START PROVIDED TEXT

No, Carell does not play Smart quite the same way the late Don Adams did.  His performance is not an “impression” of Don Adams.  He adds a lot of personal touches that make the character seem original.  The result is a different version of Maxwell Smart, but one that works well on its own while still keeping the spirit of the original.  Carell makes the movie.  Which is a good thing, because most of the spy stuff falls flat. 

Smart works as an analyst for CONTROL, a government agency that keeps tabs on terrorist activity.  He’s the best analyst in the agency, but he wants to be a field agent like his friend Agent 23 (Dwayne Johnson, apparently still trying to get people to stop calling him “The Rock”).  His boss, The Chief (Alan Arkin), informs him that he has indeed qualified to be a field agent, but he must remain an analyst because he is even better at that job. 

            Naturally, CONTROL’s biggest enemy is a group called KAOS.  KAOS is seemingly run by a man named Siegfried (Terrence Stamp), but there is a boss above him.  KAOS breaks into CONTROL, steals the identities of undercover agents, and has most of them assassinated.  The Chief needs to send two agents on an emergency mission, and they have to be agents that KAOS won’t recognize.  One is Agent 99 (Anne Hathaway), who has recently had plastic surgery.  The other is Smart. 

           The rest of the movie is Agents 99 and 86 (Smart’s new identity) on a mission to recover some stolen nuclear weapons.  They have plenty of adventures along the way, usually involving 86 thinking he can handle something, failing miserably, and 99 bailing him out.  They slowly build a relationship that we know will be tested in the line of duty.

END PROVIDED TEXT

→ ACTIVITY
In the movie review, which actor plays The Chief?

START PROVIDED MATERIAL

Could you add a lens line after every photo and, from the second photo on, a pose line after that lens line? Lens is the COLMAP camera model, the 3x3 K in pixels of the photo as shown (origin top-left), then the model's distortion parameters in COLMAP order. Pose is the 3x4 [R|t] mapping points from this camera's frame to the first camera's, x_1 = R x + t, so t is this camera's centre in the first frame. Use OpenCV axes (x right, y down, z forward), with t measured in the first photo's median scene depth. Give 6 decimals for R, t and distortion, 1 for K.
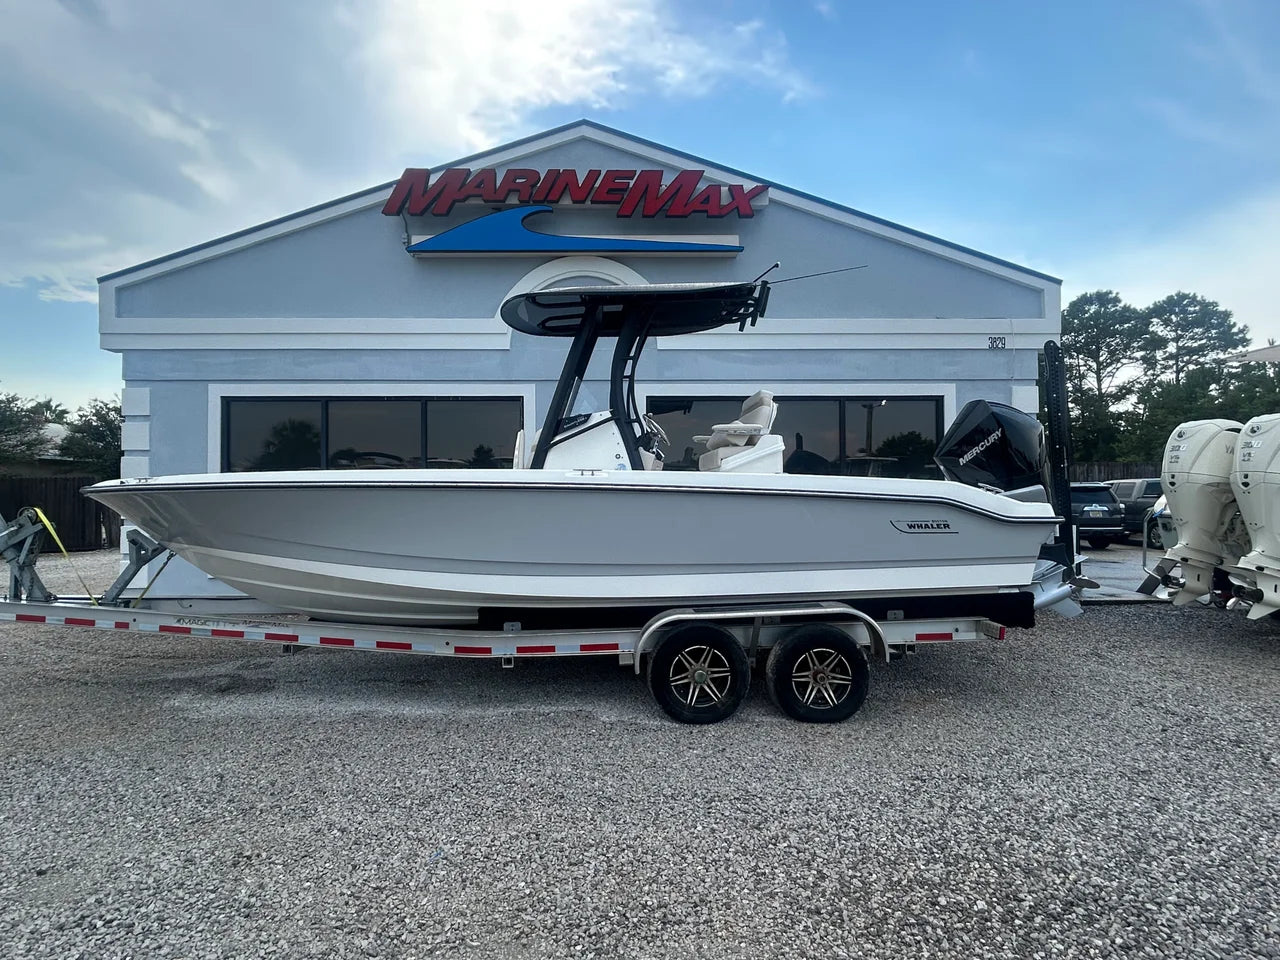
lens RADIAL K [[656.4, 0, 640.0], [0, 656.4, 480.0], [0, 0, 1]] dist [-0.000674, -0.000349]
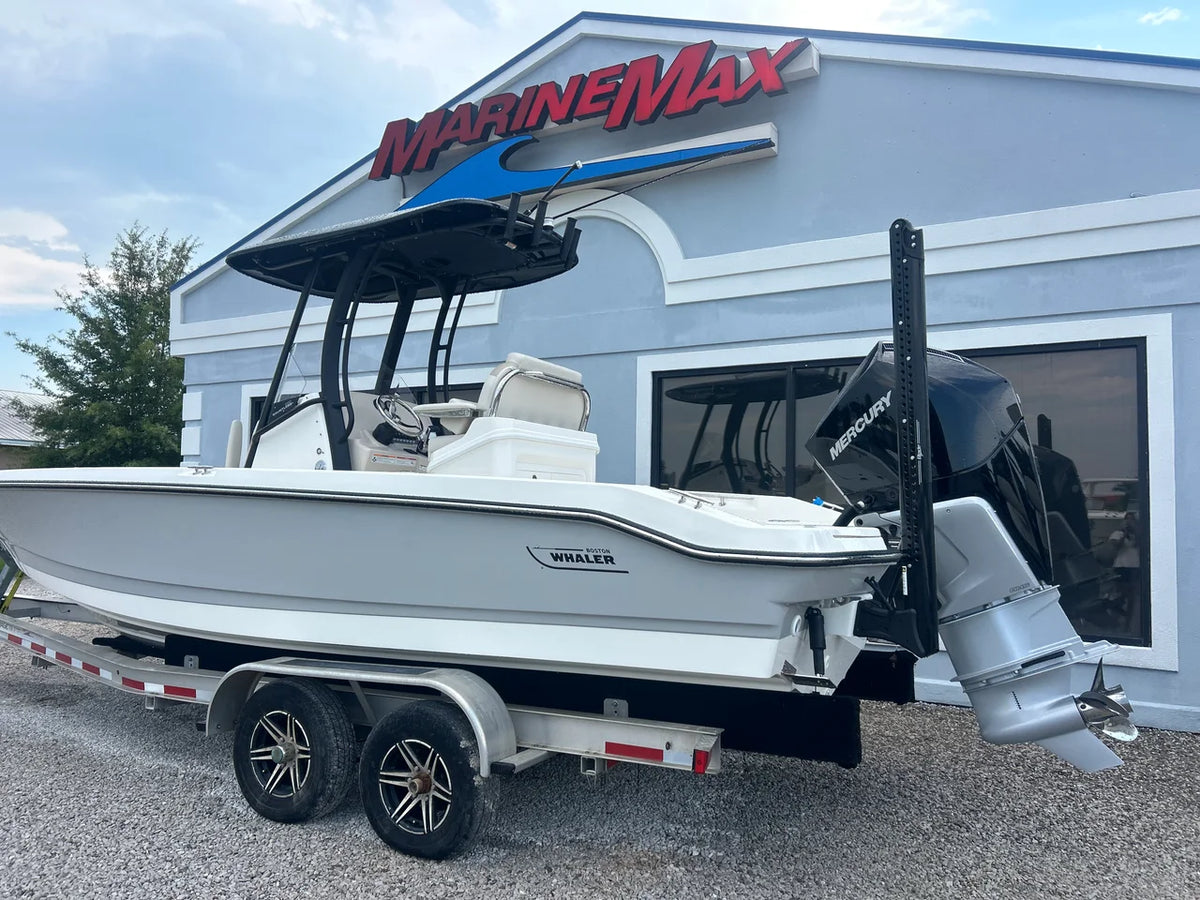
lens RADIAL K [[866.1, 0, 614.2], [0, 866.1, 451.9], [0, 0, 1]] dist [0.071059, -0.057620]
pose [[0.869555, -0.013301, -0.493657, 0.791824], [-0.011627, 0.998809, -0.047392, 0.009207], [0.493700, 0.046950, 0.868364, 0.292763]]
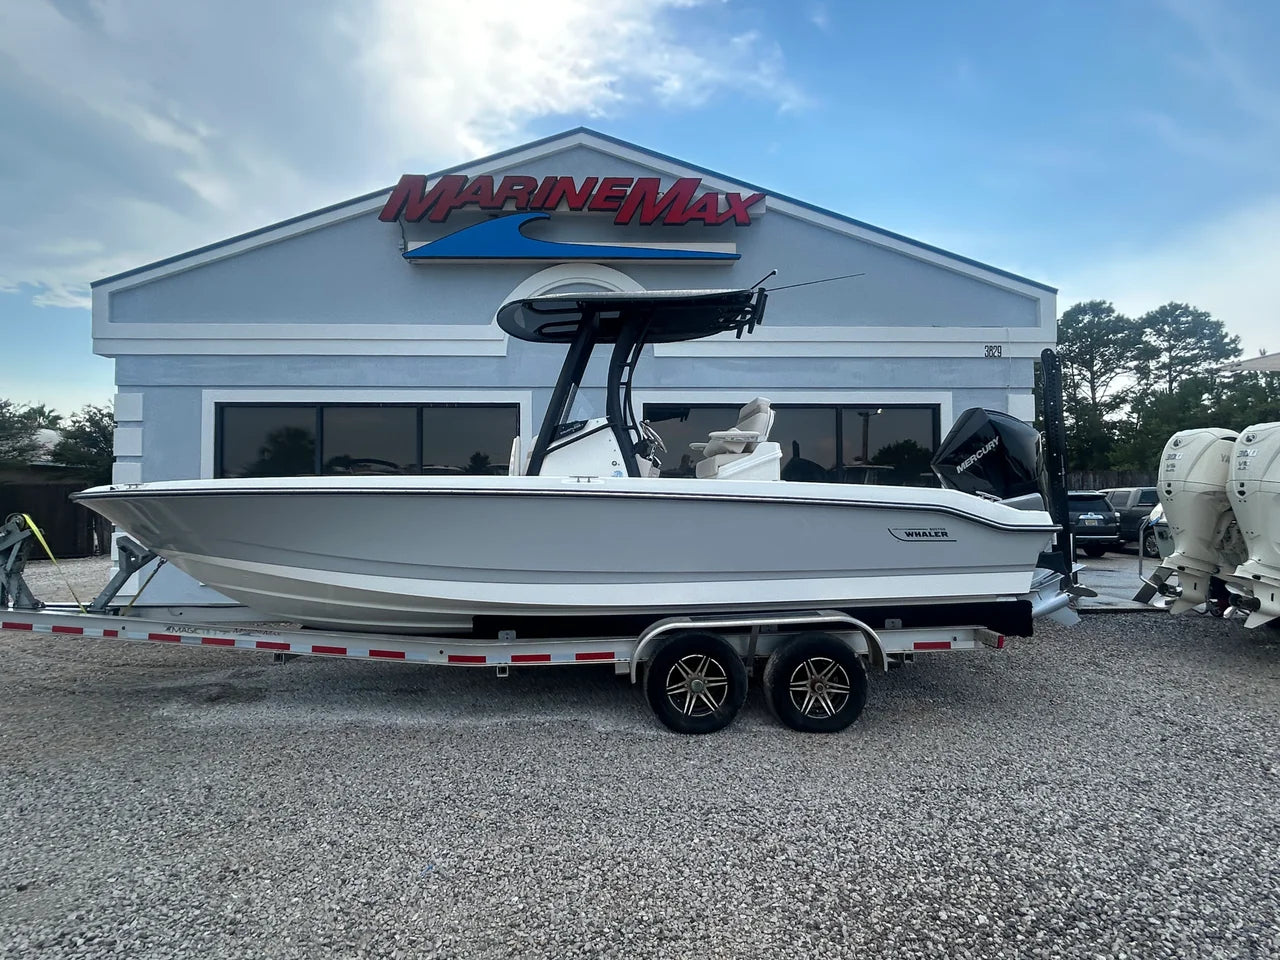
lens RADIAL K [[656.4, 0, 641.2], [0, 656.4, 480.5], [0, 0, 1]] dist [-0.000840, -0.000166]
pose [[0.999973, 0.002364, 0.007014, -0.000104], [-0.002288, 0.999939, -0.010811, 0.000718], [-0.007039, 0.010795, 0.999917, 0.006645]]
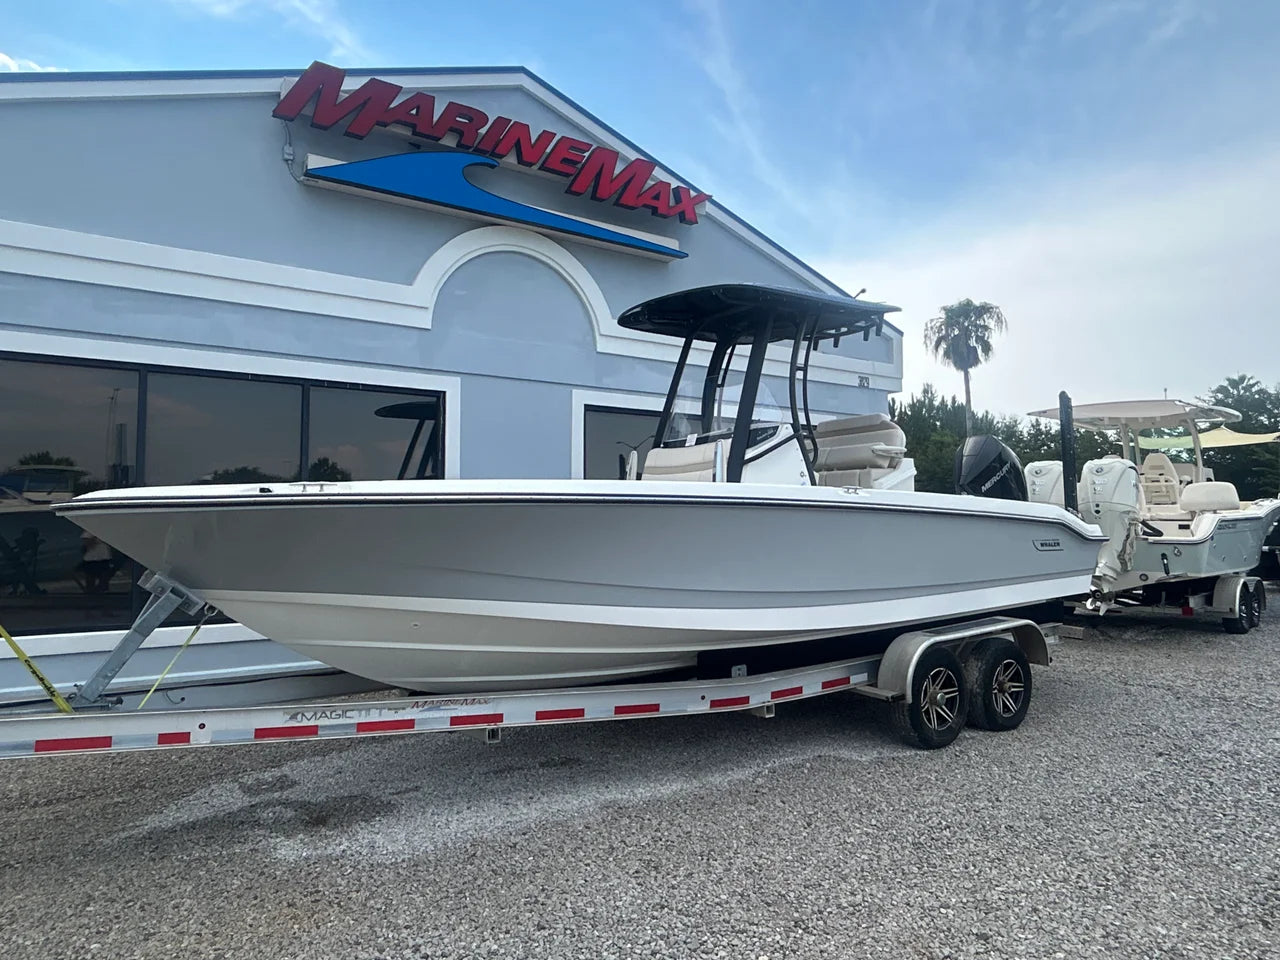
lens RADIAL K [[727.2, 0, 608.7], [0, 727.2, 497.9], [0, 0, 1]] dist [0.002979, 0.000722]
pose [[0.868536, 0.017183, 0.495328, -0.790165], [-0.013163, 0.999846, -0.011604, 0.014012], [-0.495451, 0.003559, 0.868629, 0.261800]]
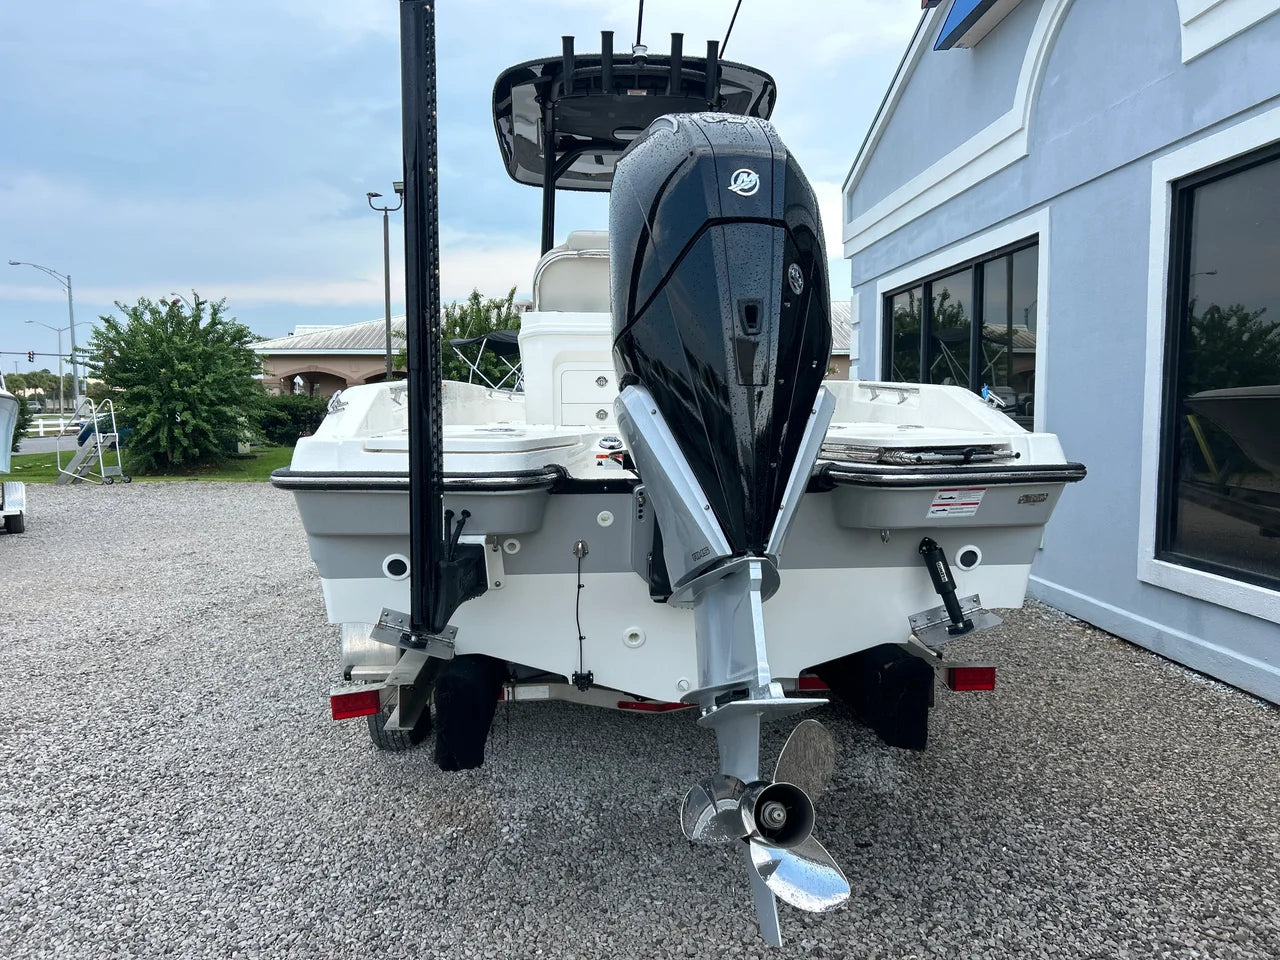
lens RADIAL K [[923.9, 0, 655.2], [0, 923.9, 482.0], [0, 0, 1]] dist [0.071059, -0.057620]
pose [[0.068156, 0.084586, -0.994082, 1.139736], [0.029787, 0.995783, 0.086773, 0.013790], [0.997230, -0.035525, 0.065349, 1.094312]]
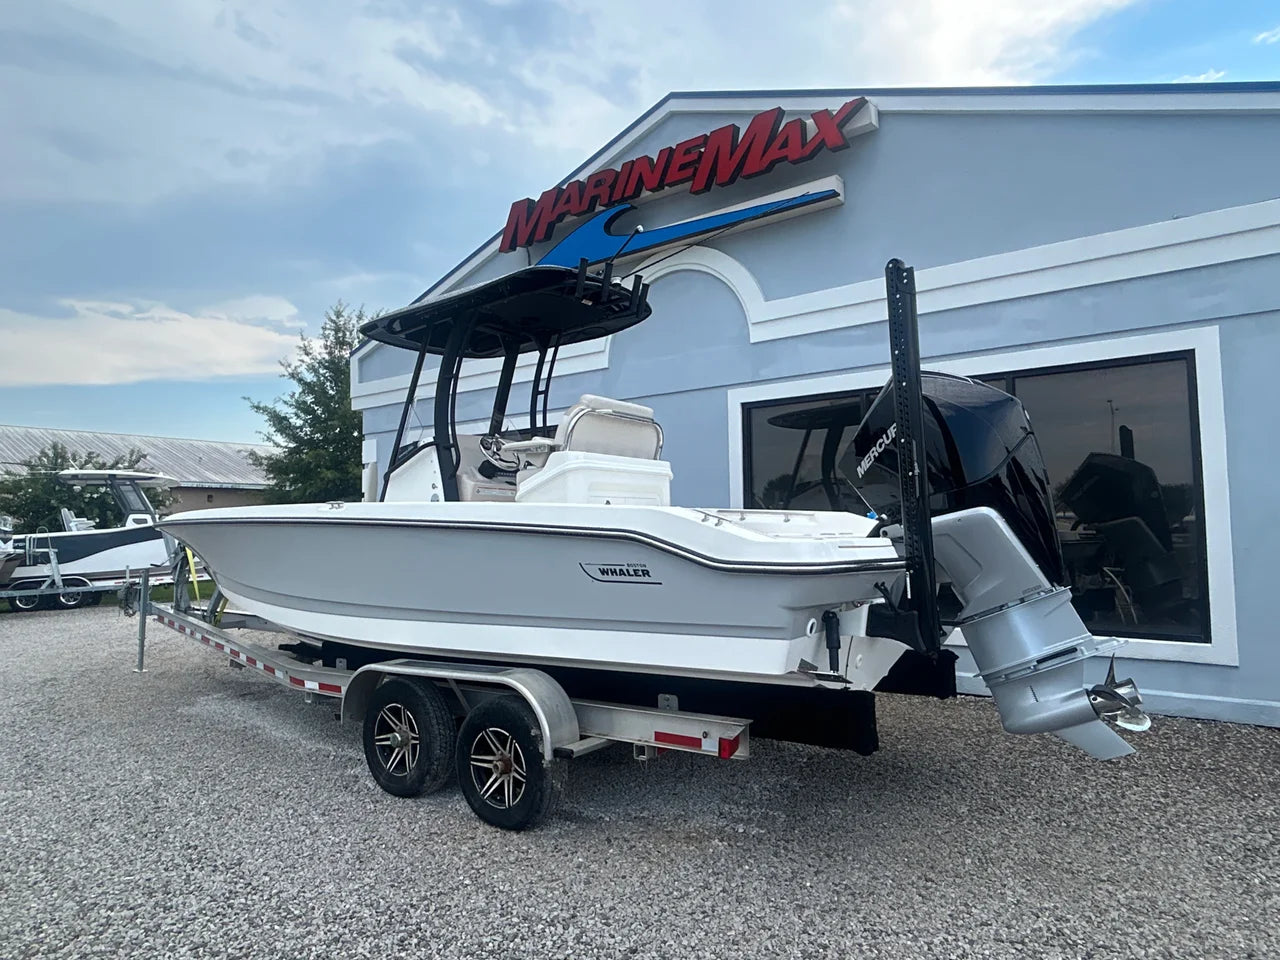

END PROVIDED MATERIAL

→ FINAL ANSWER
Alan Arkin